Данные абсолютных пиксельных координат:
○ ○ ○ ○

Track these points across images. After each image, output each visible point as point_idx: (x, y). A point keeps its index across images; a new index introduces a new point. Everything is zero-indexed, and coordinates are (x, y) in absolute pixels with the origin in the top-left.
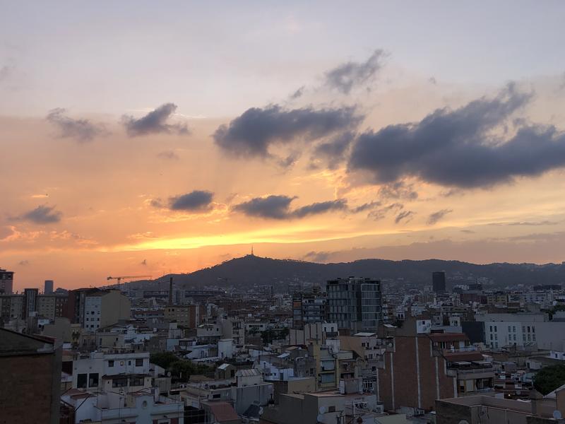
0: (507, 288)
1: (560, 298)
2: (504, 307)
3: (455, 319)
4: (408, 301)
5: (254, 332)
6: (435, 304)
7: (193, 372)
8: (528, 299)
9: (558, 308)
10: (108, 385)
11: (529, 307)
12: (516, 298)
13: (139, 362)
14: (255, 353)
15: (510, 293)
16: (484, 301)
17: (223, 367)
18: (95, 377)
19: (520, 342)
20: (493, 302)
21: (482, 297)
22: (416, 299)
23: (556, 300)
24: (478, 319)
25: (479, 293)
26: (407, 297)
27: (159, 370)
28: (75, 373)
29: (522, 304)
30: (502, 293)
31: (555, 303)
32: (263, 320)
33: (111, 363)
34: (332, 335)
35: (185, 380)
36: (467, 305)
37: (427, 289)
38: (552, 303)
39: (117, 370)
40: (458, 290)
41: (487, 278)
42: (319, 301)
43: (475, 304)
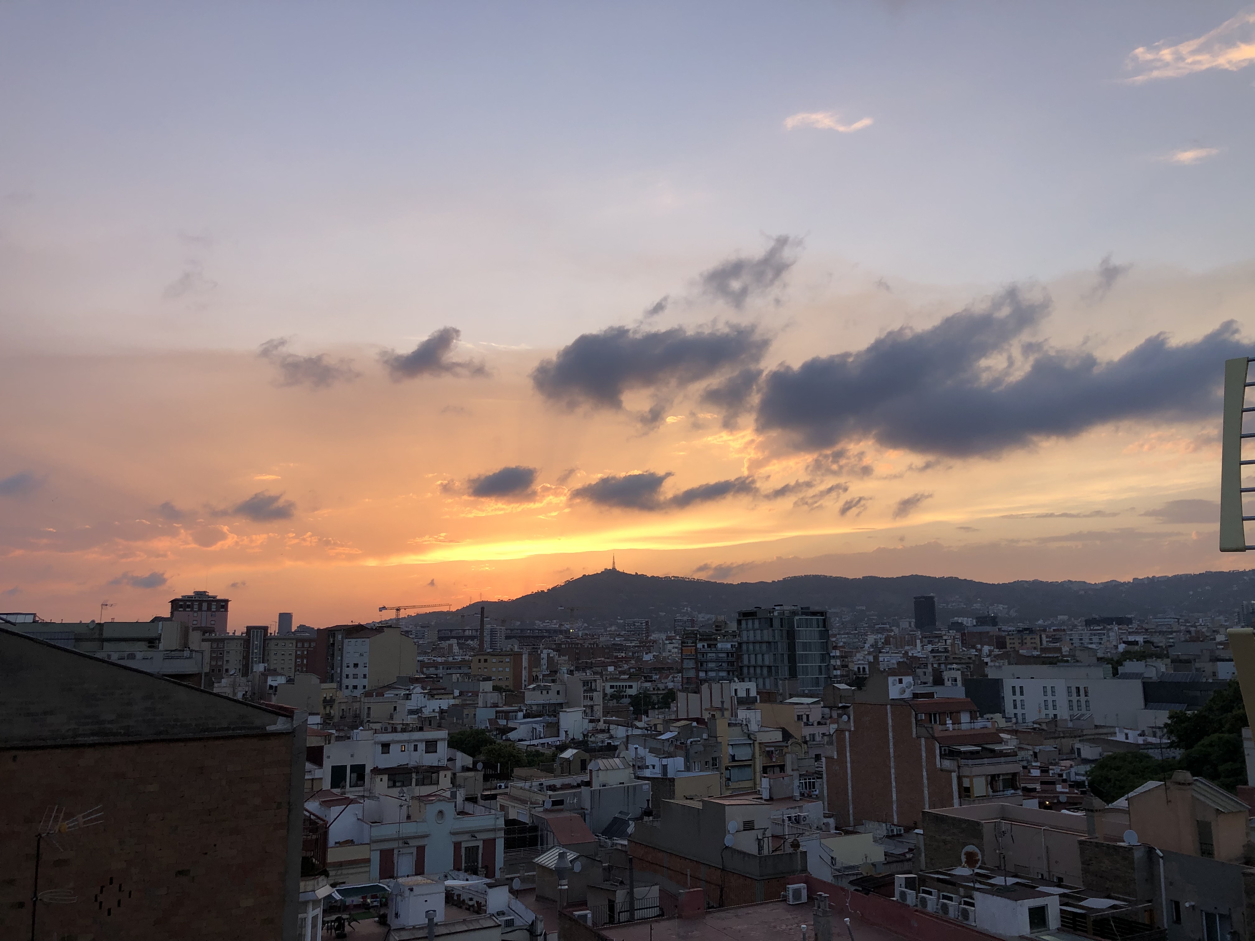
0: (1040, 622)
1: (1131, 638)
2: (1036, 653)
3: (953, 673)
4: (874, 645)
5: (617, 696)
6: (919, 651)
7: (519, 763)
8: (1077, 643)
9: (1127, 656)
10: (381, 784)
11: (1078, 653)
12: (1056, 640)
13: (431, 746)
14: (620, 732)
15: (1045, 630)
16: (1001, 643)
17: (568, 754)
18: (359, 770)
19: (1063, 713)
20: (1017, 646)
21: (998, 637)
22: (887, 642)
23: (1124, 642)
24: (992, 674)
25: (993, 630)
26: (871, 639)
27: (463, 759)
28: (328, 764)
29: (1065, 649)
30: (1031, 631)
31: (1122, 647)
32: (632, 677)
33: (386, 747)
34: (747, 702)
35: (506, 776)
36: (973, 652)
37: (904, 624)
38: (1116, 647)
39: (395, 759)
40: (958, 626)
41: (1006, 606)
42: (725, 645)
43: (986, 649)
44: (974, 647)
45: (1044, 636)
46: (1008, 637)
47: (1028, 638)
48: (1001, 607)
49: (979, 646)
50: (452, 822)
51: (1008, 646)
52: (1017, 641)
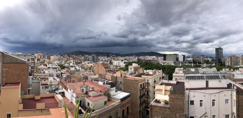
7: (65, 68)
13: (56, 66)
18: (50, 67)
27: (59, 67)
28: (47, 67)
33: (52, 66)
34: (88, 63)
39: (53, 67)
43: (112, 59)
45: (118, 58)
50: (56, 72)
52: (115, 58)
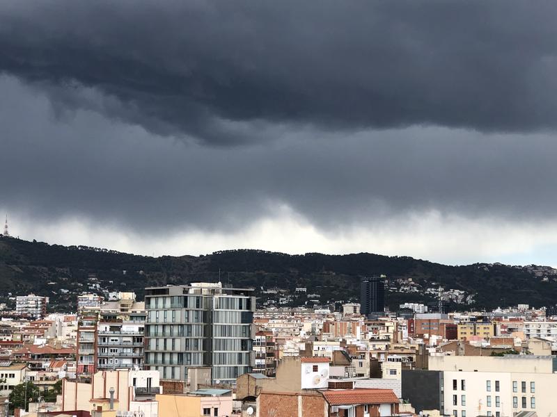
2: (485, 344)
3: (393, 365)
4: (311, 332)
8: (533, 333)
11: (531, 345)
16: (452, 332)
19: (506, 410)
21: (448, 326)
22: (326, 328)
24: (433, 366)
25: (443, 318)
26: (308, 325)
29: (519, 341)
37: (348, 310)
41: (463, 292)
42: (131, 328)
43: (434, 339)
44: (421, 336)
45: (498, 327)
46: (459, 327)
47: (481, 328)
48: (457, 292)
49: (426, 336)
51: (459, 336)
52: (469, 331)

○ ○ ○ ○

__Задание__
Найдите все строки, содержащие слово «Everything», и выпишите их.

__Ответ к задаче__
Track these points across images. After each image, output each visible point as point_idx: (x, y). A point keeps its index across images; a new index introduces a new point. Everything is zero-indexed, and coordinates are (x, y) in absolute pixels with the origin in the top-left.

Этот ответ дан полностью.